TASK PROMPT: Retype the whole Venus flytrap propagation guide without changing a word or line.

TEXT EXCERPT:
-- Begin --
Growing Venus flytraps: Propagation


Propagating Venus flytraps is a great way to make sure you always have a spare of particular flytrap cultivar. It’s also a great way to prepare flytraps to sell or trade with other hobbyists!

D.M. Whale

In this guide, we talk about how to propagate Venus flytraps and what you need to make sure your propagations grow nice and healthy.

•  Venus flytrap cultivars
•  Propagating Venus flytraps
ㅤㅤ•  Seeds
ㅤㅤ•  Pullings
•  Growing flytraps in the Philippines

Venus flytrap cultivars

“D.M.” stands for Dionaea muscipula in flytrap names (for example, D.M. Maroon Monster). Dionaea refers to Aphrodite, and muscipula is Latin for mousetrap or flytrap.

There is only one Venus flytrap, but there are many Venus flytrap cultivars or cultivated varieties. Each cultivar can have unique or weird properties that make them prized by collectors. Some have wild mutations, like D.M. Hanicka’s Butterfly, D.M. Mirror, or D.M. Asmodeus.
-- End --
RAW RECORDS:
-- Begin --
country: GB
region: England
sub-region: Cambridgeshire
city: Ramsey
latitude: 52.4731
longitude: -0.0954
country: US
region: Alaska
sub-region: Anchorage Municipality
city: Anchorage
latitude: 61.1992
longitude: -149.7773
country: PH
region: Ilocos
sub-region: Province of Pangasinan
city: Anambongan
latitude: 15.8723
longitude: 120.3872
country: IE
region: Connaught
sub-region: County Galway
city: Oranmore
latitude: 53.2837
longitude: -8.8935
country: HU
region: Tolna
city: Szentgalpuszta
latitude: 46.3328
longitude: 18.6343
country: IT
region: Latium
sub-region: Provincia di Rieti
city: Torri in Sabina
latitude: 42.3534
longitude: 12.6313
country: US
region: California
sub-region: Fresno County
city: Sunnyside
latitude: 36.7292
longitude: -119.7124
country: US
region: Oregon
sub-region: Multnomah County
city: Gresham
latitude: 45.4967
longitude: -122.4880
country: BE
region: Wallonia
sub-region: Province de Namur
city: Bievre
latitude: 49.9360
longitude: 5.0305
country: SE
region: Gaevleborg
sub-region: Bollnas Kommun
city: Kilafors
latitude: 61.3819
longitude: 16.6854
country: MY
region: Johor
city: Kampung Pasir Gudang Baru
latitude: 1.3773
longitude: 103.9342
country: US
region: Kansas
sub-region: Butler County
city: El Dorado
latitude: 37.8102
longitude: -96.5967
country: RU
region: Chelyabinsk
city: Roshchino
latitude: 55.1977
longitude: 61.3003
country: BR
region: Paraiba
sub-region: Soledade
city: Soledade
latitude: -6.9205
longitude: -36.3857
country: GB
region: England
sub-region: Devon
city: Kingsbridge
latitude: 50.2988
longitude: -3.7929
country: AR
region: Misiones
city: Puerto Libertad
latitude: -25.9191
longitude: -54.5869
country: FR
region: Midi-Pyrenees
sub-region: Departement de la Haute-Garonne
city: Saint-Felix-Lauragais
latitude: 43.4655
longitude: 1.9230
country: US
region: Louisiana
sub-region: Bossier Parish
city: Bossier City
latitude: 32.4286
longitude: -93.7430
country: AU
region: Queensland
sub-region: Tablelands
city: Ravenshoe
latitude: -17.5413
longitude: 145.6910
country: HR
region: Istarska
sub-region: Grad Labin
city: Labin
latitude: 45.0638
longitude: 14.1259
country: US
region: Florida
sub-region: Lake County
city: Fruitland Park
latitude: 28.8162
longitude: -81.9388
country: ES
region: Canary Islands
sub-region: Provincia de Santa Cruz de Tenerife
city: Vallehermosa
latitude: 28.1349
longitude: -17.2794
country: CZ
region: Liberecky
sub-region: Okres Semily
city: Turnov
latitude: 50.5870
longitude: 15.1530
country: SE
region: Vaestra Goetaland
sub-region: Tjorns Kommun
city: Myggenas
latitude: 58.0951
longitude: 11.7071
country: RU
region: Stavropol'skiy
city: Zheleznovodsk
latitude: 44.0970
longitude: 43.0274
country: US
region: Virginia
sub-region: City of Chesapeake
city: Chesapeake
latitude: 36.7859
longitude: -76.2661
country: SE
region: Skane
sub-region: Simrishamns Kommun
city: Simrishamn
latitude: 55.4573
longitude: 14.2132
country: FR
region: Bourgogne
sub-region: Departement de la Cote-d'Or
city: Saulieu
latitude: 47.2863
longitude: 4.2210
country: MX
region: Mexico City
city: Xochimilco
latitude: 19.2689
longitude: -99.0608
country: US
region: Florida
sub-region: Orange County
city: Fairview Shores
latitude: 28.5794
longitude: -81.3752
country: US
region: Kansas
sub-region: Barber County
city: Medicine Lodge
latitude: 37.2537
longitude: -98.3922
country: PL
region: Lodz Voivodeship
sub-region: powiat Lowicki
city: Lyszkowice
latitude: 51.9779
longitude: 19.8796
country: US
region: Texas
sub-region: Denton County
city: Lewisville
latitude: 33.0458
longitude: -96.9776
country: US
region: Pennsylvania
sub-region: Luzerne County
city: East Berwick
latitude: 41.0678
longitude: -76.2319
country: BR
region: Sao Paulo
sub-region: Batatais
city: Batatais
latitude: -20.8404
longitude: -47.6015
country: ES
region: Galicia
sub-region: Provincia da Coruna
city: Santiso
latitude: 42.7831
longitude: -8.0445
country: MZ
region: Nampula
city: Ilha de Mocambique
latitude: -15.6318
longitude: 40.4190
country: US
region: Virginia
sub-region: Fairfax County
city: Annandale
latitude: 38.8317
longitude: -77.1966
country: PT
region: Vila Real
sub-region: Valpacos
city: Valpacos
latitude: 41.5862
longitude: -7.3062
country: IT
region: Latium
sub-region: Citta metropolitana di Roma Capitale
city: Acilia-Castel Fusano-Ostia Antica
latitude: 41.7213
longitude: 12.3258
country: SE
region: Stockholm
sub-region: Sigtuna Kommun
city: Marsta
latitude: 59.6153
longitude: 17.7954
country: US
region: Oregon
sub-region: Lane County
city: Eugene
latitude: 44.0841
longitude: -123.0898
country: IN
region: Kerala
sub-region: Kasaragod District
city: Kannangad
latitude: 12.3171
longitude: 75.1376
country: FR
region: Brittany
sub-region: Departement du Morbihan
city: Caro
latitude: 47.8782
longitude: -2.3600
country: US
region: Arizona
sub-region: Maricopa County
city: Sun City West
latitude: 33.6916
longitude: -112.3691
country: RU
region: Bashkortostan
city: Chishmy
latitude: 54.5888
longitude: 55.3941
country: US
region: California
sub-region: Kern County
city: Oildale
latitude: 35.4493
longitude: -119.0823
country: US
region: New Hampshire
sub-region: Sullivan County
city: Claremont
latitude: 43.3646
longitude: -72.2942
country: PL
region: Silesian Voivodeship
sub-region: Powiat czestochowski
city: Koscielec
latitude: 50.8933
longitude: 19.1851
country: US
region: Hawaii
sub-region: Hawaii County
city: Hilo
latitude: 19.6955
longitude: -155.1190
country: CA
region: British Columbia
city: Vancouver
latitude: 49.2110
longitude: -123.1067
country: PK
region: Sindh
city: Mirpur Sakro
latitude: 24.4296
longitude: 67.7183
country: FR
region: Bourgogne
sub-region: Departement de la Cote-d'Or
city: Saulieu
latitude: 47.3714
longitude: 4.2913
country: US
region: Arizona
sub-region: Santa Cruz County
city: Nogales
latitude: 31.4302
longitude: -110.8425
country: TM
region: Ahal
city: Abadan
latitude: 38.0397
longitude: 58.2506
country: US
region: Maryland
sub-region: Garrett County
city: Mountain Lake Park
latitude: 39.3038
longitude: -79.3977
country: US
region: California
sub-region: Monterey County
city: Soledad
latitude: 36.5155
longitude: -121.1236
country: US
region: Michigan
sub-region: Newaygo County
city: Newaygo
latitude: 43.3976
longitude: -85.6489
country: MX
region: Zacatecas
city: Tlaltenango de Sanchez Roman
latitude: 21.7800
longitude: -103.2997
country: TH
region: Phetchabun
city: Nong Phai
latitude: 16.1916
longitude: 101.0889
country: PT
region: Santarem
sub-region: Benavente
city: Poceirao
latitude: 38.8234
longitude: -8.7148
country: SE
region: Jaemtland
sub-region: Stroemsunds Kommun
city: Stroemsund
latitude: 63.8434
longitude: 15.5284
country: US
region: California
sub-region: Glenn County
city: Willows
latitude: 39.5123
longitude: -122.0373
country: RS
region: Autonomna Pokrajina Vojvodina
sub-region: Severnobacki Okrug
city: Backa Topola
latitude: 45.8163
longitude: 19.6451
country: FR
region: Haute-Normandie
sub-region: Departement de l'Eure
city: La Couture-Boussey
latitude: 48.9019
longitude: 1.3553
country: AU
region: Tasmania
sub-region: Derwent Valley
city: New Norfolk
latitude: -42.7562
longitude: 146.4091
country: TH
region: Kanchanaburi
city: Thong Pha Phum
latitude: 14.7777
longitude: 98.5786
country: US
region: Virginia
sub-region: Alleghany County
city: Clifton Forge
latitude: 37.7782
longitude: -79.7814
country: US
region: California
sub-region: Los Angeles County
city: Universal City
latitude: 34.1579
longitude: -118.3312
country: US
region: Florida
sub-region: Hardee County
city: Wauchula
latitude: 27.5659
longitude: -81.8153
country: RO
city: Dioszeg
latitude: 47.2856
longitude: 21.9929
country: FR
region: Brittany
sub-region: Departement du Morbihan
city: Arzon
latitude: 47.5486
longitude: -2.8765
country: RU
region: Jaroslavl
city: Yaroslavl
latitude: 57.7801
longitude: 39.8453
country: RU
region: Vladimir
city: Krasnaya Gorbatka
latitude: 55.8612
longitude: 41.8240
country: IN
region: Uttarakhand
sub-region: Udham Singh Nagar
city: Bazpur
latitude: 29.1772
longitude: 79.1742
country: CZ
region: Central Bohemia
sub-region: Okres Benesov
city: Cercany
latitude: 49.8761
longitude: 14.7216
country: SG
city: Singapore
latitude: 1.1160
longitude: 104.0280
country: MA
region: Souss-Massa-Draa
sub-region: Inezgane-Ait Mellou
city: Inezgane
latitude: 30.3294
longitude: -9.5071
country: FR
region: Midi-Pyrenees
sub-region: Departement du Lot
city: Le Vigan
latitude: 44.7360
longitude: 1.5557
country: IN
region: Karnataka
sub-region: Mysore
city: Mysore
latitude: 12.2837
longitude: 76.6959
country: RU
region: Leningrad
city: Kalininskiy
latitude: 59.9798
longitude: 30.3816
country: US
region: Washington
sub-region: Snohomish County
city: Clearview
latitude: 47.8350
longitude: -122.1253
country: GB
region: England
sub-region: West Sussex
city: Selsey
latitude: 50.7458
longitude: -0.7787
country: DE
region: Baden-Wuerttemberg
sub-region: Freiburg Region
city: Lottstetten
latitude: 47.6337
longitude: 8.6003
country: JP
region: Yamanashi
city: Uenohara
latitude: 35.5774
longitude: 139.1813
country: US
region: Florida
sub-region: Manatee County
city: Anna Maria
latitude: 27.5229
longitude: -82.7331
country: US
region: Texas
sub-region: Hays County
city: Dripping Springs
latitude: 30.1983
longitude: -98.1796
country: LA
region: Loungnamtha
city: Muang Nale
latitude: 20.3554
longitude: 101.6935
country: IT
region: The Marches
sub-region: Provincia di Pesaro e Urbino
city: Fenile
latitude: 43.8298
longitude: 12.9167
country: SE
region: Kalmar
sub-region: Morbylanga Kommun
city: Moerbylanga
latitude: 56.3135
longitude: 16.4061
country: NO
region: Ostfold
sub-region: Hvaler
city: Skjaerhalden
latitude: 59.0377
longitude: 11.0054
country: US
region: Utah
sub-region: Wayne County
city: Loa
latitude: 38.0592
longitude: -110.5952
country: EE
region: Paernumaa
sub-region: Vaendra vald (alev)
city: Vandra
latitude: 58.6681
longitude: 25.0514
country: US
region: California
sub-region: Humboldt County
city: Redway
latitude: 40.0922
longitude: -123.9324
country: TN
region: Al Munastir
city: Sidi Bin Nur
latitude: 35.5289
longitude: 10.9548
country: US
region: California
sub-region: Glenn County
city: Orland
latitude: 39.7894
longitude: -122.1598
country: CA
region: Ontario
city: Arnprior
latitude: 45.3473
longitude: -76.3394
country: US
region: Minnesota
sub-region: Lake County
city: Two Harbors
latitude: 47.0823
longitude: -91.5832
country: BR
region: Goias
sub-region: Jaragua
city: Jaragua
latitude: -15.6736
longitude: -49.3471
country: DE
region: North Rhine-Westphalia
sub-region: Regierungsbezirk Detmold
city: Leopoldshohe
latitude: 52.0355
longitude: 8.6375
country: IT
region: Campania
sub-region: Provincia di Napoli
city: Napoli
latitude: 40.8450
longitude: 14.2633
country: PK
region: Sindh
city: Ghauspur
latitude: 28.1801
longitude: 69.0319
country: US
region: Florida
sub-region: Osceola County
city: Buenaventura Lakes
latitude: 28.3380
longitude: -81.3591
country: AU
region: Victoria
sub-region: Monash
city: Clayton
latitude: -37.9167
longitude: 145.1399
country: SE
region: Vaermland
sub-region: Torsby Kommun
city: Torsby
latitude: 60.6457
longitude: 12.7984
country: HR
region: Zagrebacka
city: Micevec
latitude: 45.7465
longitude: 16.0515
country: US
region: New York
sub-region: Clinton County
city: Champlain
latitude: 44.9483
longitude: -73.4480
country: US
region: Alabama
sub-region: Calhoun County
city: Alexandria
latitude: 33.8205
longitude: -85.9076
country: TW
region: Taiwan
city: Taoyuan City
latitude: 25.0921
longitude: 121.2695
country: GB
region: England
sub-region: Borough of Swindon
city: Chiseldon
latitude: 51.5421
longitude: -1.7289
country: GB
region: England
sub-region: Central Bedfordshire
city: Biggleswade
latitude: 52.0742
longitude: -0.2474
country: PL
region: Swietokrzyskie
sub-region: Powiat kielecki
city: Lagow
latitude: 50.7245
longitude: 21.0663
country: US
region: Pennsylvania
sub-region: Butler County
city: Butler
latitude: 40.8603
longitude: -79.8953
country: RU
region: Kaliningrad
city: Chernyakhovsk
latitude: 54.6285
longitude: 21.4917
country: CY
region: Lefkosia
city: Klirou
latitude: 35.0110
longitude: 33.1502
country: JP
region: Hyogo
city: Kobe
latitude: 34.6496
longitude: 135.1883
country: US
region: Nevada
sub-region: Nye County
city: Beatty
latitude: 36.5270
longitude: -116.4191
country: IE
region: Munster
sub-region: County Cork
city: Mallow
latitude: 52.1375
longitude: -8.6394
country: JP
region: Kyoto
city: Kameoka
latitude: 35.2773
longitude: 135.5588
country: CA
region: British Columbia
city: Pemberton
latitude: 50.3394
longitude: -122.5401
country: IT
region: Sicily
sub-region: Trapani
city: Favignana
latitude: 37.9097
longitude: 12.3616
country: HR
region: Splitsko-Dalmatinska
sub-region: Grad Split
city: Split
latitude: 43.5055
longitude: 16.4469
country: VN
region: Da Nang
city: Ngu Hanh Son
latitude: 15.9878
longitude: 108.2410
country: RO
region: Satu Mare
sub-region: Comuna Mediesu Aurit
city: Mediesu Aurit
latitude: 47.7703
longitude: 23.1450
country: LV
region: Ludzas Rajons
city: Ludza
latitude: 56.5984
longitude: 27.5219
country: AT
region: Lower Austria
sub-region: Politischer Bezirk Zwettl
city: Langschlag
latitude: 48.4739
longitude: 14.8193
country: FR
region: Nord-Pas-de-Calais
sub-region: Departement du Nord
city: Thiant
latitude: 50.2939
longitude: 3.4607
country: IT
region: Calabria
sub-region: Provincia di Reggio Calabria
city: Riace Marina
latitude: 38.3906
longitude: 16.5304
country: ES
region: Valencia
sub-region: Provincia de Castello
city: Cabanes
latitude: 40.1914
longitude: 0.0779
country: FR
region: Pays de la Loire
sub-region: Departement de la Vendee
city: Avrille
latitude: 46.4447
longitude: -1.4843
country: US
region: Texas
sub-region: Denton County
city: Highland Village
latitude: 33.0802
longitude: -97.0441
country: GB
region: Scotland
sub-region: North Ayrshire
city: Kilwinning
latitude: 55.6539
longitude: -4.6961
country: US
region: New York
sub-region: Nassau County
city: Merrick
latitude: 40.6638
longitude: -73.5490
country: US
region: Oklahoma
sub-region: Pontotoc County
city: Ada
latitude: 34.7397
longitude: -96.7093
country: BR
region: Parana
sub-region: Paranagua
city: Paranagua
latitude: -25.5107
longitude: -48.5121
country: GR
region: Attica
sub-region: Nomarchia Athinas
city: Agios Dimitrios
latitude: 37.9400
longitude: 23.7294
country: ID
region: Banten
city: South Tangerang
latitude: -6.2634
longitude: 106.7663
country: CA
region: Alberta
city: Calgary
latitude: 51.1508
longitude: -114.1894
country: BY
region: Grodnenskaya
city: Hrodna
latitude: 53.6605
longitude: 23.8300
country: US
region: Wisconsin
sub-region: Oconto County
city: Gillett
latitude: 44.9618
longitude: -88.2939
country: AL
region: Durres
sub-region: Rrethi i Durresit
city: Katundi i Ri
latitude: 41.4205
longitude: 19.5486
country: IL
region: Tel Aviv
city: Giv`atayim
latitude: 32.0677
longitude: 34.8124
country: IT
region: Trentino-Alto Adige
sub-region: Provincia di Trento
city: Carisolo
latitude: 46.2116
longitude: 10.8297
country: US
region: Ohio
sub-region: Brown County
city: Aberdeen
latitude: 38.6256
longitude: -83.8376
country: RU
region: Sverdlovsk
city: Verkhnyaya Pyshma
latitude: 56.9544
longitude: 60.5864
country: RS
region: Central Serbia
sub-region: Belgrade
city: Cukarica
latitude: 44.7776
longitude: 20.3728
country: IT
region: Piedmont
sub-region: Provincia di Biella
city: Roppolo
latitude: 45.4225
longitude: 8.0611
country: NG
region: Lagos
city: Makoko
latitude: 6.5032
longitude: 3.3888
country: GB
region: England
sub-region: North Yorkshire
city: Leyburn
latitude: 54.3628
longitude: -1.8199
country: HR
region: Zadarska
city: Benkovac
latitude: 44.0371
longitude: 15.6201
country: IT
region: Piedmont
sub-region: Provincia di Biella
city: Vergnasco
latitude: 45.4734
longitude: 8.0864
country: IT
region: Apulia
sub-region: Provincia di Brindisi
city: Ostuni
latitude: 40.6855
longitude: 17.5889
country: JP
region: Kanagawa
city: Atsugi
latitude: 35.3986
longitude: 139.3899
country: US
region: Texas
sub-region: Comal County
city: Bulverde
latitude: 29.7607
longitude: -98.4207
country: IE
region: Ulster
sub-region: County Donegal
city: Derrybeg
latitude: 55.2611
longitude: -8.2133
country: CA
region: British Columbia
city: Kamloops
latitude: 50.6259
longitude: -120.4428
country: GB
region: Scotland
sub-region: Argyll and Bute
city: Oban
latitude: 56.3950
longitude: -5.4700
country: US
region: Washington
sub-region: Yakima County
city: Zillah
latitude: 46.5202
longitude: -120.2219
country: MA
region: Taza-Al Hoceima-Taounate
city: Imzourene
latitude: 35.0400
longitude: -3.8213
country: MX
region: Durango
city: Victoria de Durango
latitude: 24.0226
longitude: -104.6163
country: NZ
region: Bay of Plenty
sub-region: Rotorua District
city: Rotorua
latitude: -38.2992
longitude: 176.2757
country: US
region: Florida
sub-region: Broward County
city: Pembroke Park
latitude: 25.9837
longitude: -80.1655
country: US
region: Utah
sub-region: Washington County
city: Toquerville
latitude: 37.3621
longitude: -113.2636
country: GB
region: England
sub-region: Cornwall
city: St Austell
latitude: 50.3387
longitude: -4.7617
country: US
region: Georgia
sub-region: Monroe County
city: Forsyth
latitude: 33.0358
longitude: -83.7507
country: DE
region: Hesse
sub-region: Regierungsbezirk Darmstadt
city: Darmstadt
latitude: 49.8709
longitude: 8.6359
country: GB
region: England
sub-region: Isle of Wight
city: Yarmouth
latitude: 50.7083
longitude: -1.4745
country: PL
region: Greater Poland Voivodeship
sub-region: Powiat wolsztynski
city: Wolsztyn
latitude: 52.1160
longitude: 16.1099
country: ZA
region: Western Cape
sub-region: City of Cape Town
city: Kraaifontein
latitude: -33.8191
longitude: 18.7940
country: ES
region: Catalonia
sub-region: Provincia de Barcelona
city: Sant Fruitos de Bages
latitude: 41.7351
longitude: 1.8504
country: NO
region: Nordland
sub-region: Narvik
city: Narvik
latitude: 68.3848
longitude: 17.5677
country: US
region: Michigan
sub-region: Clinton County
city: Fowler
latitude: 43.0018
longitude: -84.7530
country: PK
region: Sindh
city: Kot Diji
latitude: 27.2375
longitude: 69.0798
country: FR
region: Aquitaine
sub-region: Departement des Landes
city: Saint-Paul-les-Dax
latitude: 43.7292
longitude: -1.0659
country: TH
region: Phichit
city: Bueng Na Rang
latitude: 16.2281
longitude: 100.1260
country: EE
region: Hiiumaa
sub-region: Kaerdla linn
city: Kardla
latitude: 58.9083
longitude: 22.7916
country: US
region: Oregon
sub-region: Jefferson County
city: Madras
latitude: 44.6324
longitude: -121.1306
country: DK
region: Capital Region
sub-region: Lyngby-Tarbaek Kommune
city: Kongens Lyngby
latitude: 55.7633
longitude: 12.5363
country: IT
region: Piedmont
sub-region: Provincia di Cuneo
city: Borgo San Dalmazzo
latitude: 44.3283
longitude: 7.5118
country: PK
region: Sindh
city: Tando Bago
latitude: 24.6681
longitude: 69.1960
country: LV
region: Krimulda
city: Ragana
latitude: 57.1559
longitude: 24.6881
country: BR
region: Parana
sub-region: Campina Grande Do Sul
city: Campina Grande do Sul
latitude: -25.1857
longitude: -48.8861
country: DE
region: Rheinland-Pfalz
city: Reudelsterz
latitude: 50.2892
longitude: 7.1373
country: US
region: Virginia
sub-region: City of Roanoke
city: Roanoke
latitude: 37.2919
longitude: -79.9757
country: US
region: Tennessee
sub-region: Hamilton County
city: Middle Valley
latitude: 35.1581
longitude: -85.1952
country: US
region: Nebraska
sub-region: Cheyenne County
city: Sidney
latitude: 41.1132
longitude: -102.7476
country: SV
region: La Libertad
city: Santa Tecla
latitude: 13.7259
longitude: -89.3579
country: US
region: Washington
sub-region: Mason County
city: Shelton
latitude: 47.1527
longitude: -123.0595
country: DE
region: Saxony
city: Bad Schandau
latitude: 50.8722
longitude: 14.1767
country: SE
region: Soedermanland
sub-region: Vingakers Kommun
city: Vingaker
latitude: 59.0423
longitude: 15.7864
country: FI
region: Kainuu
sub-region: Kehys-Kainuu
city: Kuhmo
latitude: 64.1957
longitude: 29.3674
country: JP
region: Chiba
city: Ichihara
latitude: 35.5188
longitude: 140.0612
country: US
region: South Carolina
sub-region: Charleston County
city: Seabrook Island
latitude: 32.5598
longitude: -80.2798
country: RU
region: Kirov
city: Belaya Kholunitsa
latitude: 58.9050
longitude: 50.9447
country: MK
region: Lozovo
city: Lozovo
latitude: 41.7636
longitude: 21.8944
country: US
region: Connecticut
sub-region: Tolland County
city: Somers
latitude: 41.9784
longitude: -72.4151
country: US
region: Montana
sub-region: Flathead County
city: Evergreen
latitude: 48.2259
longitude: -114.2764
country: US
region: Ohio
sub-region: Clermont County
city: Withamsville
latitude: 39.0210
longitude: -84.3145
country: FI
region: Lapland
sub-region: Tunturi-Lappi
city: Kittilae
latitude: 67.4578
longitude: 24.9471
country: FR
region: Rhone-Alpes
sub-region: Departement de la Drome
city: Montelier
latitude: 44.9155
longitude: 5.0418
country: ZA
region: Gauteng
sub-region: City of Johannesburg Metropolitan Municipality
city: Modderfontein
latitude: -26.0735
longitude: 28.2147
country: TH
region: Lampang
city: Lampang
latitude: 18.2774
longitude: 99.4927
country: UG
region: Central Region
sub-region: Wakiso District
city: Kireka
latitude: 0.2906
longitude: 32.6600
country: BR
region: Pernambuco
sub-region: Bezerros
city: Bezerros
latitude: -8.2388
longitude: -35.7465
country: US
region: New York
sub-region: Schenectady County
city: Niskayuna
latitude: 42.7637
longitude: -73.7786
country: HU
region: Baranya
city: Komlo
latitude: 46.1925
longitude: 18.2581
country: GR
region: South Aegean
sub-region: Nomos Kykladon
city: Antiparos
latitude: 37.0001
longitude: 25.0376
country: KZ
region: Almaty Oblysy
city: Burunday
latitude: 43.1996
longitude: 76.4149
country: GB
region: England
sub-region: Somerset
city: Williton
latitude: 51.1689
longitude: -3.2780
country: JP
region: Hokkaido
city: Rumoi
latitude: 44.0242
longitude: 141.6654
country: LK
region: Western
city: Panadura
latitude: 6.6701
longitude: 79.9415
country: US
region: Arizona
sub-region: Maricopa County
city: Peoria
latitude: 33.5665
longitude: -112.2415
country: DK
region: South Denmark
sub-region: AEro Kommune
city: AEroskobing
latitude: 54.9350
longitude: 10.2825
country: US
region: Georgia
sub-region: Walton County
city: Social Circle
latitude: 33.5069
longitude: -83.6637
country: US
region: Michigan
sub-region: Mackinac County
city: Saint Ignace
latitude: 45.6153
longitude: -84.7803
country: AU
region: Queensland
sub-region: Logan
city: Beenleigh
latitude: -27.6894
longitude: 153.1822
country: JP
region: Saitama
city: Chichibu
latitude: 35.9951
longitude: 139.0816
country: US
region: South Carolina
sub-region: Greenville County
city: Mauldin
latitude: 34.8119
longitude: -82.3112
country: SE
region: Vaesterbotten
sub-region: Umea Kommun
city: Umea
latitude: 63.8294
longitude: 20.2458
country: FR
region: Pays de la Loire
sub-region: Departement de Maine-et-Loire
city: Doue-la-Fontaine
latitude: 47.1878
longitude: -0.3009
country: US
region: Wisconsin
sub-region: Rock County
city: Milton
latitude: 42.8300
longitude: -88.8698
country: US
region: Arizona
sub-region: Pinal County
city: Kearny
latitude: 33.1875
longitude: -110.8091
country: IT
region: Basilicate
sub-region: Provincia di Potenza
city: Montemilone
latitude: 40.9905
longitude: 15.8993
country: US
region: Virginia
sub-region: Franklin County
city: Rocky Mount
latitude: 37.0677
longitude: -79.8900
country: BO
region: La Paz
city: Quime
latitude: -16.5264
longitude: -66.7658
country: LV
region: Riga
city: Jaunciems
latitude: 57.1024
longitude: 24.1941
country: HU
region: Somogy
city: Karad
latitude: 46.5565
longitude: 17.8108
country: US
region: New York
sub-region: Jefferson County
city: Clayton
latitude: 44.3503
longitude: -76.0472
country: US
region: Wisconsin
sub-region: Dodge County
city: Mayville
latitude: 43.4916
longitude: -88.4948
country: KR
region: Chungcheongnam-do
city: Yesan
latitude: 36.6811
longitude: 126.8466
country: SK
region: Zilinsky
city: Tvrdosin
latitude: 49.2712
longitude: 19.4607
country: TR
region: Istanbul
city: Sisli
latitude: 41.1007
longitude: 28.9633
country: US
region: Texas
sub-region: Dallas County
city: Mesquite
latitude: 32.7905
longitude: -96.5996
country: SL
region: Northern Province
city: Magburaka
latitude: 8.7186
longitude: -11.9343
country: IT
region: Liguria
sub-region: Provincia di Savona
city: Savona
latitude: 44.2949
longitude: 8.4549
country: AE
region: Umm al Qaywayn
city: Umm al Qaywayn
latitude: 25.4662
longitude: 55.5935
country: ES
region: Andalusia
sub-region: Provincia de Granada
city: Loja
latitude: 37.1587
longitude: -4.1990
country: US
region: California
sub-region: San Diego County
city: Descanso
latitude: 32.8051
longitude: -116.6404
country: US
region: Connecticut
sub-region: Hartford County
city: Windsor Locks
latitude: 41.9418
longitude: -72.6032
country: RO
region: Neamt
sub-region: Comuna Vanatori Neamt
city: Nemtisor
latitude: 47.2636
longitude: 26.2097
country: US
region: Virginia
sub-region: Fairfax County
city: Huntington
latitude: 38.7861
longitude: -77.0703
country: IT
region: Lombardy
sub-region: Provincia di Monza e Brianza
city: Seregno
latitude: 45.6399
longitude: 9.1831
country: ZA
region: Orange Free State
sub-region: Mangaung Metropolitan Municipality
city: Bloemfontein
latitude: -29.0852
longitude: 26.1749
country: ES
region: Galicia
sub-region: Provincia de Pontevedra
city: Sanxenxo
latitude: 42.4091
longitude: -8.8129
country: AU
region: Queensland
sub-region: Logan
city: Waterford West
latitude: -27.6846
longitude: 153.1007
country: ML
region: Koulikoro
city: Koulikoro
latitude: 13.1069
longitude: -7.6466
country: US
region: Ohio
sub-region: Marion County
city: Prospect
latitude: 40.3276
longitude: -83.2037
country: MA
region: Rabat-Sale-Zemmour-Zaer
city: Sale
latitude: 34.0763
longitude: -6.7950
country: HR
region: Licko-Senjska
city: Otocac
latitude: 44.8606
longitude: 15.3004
-- End --
SOLUTION TO THIS EXERCISE:
Growing Venus flytraps: Propagation


Propagating Venus flytraps is a great way to make sure you always have a spare of particular flytrap cultivar. It’s also a great way to prepare flytraps to sell or trade with other hobbyists!

D.M. Whale

In this guide, we talk about how to propagate Venus flytraps and what you need to make sure your propagations grow nice and healthy.

•  Venus flytrap cultivars
•  Propagating Venus flytraps
ㅤㅤ•  Seeds
ㅤㅤ•  Pullings
•  Growing flytraps in the Philippines

Venus flytrap cultivars

“D.M.” stands for Dionaea muscipula in flytrap names (for example, D.M. Maroon Monster). Dionaea refers to Aphrodite, and muscipula is Latin for mousetrap or flytrap.

There is only one Venus flytrap, but there are many Venus flytrap cultivars or cultivated varieties. Each cultivar can have unique or weird properties that make them prized by collectors. Some have wild mutations, like D.M. Hanicka’s Butterfly, D.M. Mirror, or D.M. Asmodeus.